公爵の死後もガルガドに固く忠誠を誓う貴族たちと共謀し、ガルガドは準備を進める。
旅に出る前、第一王子はガルガドにこう告げた。
「それでは私は王都を離れる。留守を任せる」
冷え切った関係を証明するような、儀礼的で冷めた言葉。そもそも、冷たい人物でもあるのだが。
「お任せください」
ガルガドもまた感情のこもらない声を吐き出す。
(ふん、次に会うときのお前は首だけだろうがな! いや、俺自らが首を刎ねてやるのも悪くはない!)

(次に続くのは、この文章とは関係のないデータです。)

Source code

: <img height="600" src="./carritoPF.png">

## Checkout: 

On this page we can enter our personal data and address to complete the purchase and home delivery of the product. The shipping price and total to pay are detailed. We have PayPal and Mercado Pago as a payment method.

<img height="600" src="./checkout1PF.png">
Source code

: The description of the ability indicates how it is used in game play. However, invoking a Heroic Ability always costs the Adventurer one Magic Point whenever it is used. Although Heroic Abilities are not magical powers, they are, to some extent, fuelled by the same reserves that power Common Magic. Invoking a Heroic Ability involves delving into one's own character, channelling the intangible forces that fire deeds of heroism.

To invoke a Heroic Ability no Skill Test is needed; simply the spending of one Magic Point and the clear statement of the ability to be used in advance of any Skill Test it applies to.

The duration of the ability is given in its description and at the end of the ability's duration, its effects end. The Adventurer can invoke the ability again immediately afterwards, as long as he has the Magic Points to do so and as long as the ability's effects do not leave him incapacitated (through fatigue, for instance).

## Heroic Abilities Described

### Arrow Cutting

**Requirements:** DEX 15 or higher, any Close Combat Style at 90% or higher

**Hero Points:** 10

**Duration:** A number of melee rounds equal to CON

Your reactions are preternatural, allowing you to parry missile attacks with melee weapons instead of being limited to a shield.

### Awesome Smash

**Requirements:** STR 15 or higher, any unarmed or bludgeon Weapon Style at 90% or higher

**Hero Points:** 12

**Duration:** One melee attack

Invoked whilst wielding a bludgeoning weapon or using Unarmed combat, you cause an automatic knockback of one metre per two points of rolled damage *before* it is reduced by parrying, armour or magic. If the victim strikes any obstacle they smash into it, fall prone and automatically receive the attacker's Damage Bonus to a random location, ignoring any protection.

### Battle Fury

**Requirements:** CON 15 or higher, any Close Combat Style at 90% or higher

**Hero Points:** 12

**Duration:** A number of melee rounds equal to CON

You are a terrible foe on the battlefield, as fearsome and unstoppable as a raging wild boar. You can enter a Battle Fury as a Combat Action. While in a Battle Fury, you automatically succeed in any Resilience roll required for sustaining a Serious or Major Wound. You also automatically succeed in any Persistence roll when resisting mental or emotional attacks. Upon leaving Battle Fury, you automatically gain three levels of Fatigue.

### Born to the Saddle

第一王子が王都を出た後、ガルガドもまた秘密裏に王都を抜け出した。
馬を走らせながら興奮が胸を燃やす。
もうすぐだ! もうすぐ栄光が! この俺の手で王の座をつかむ!
第一王子を討ち、返す刀で無能で役立たずの第三王子を捕獲する。第三王子はどうでもいい存在なのだが、謀反者に王位を譲れないと言い出す貴族もいるので、無力化しておく。
それで終わりだ。
あとは死に損ないの王が死ぬのを待って、王位を継承するだけ。
そのバラ色の未来にガルガドは酔いしれる。